Emergency Management
Australia:
Emergency Management Australia’s functions also form part of
governance arrangements and operational capabilities underpinning the
Australian Government’s responsiveness to emergencies that do not relate to
natural hazards, but to national security risks (such as terrorism) that
present significant threats to public safety, public health and/or critical
infrastructure.[22]
Under Part IIIAAA of the Defence Act 1903
(Cth), the ADF may be called upon to assist in the event of ‘domestic violence’
(for example, civil unrest or a terrorist incident).[23]
Recent and upcoming Australian
involvement in international initiatives
Australia will host the 2020 Asian Ministerial Conference
on Disaster Risk Reduction, a biennial regional summit held under the auspices
of the United Nations Office for Disaster Risk Reduction.[24] The Ulaanbaatar
Declaration, which was the outcome of the 2018 conference in Mongolia, set
a target to ‘substantially increase the number of countries with national and
local disaster risk reduction strategies’ by the time the next conference is
held in Brisbane in June 2020.[25]
The 2020 conference is ‘expected to produce a political declaration on disaster
risk reduction and an updated regional action plan’.[26]
Delivered primarily through the Department
of Foreign Affairs and Trade, Australia’s aid program provides funding for disaster
risk reduction, resilience and relief efforts through its humanitarian programs.
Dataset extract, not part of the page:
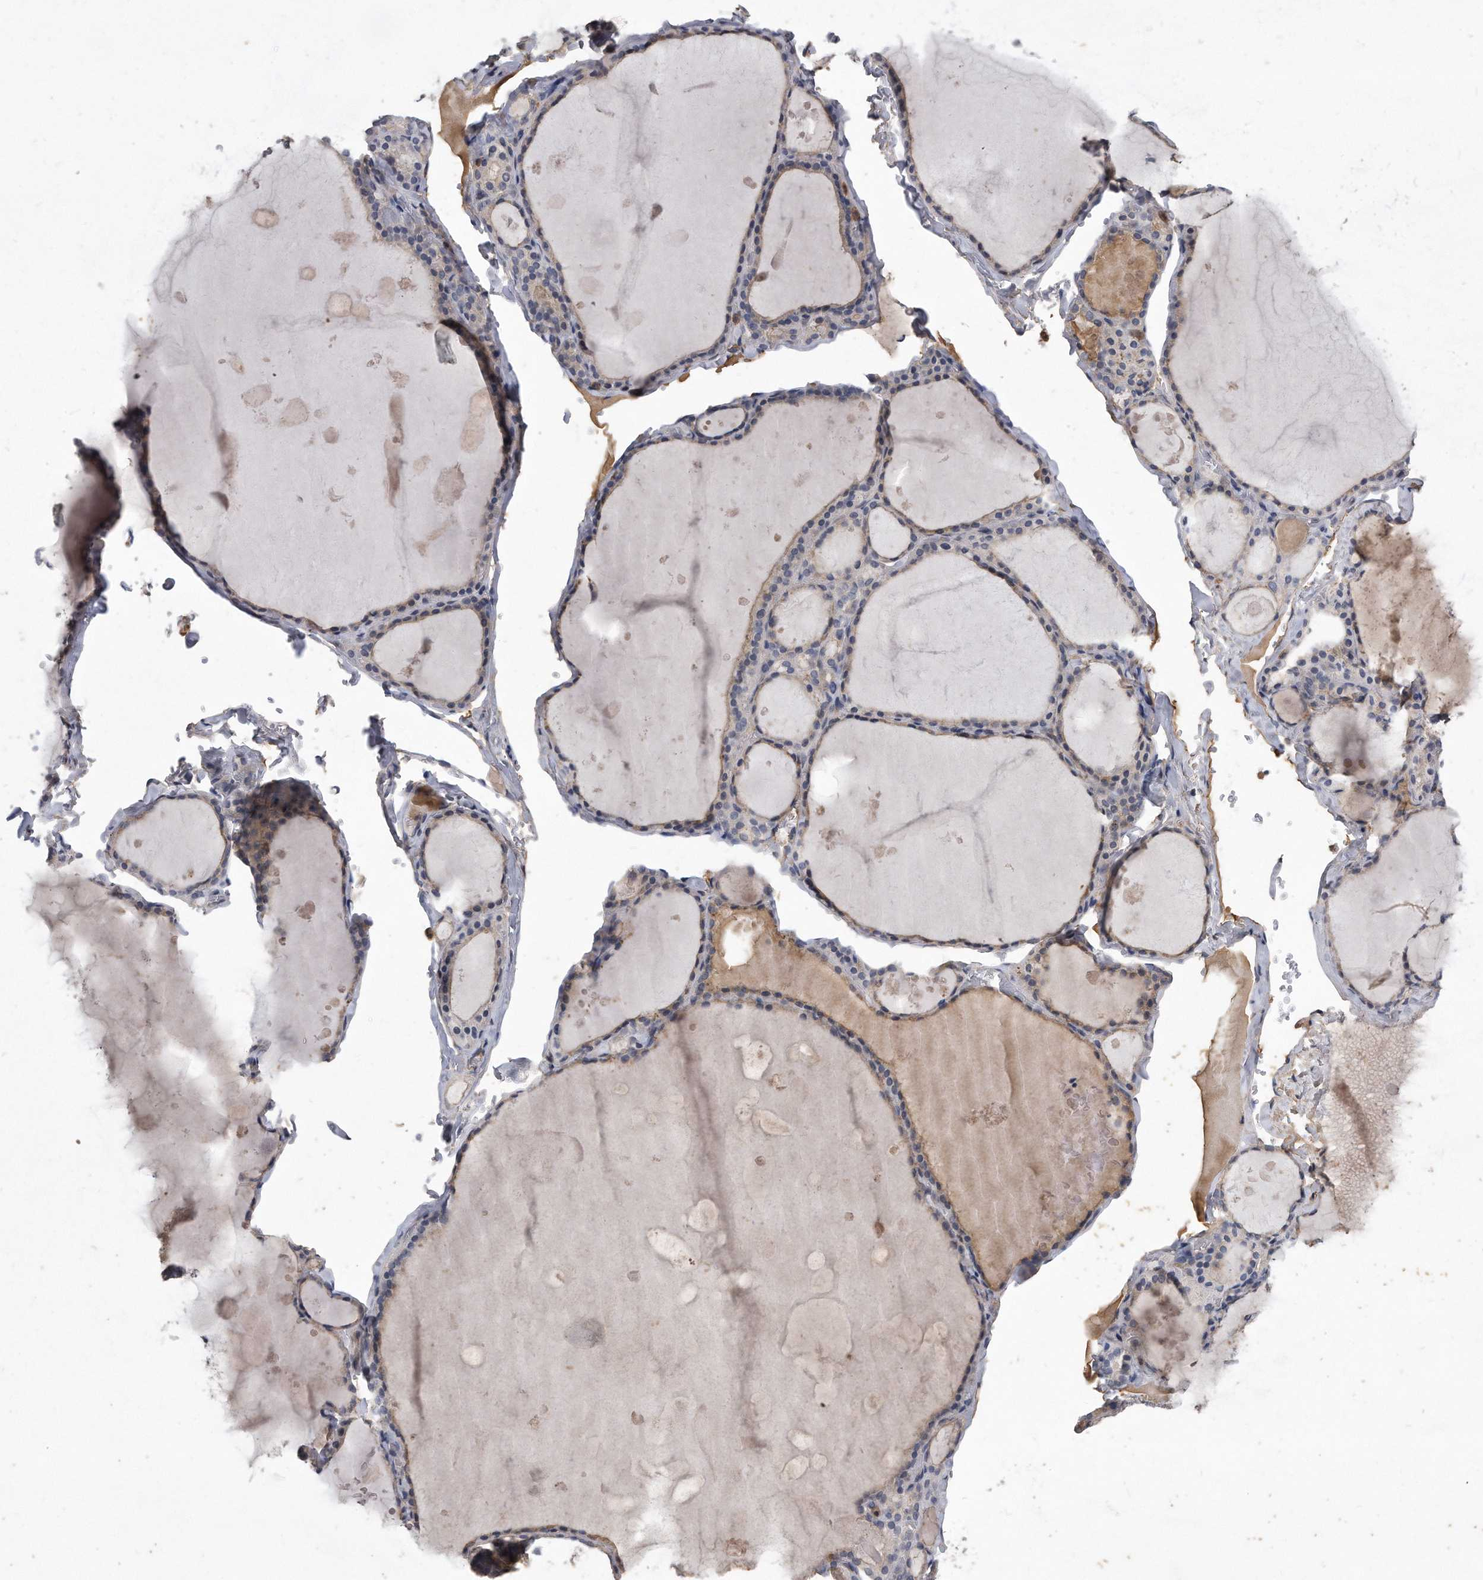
{"staining": {"intensity": "weak", "quantity": ">75%", "location": "cytoplasmic/membranous"}, "tissue": "thyroid gland", "cell_type": "Glandular cells", "image_type": "normal", "snomed": [{"axis": "morphology", "description": "Normal tissue, NOS"}, {"axis": "topography", "description": "Thyroid gland"}], "caption": "A brown stain labels weak cytoplasmic/membranous positivity of a protein in glandular cells of unremarkable human thyroid gland.", "gene": "HOMER3", "patient": {"sex": "male", "age": 56}}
The Australian Government pledged in its 2017
Foreign Policy White Paper to increase overall funding for
humanitarian programs to $500 million per annum, up from
$433.8 million in 2016–17.[27]
In this context, the Australian Government typically considers that ‘$1
invested in risk reduction can save up to $15 in the aftermath of a disaster’.[28]
Australia is an ASEAN
partner nation and cooperated with the ASEAN Coordinating Centre for
Humanitarian Assistance on disaster management (AHA
Centre) to conduct the 2018 East Asia Summit International Disaster
Assistance Workshop series. Australian participation in this multinational
workshop series included all levels of government and a number of
non-government stakeholders, to test a plausible scenario that exhausted
Australia’s response capabilities and resources and prompted a call for
international assistance. The outcome of this workshop series is to inform the
next iteration of Australia’s Catastrophic Disaster Planning Capability
Roadmap, which ‘will support the development of guidelines on requesting and
managing international assistance in support of existing systems, and will
support a better understanding of how domestic arrangements can be repurposed’.[29]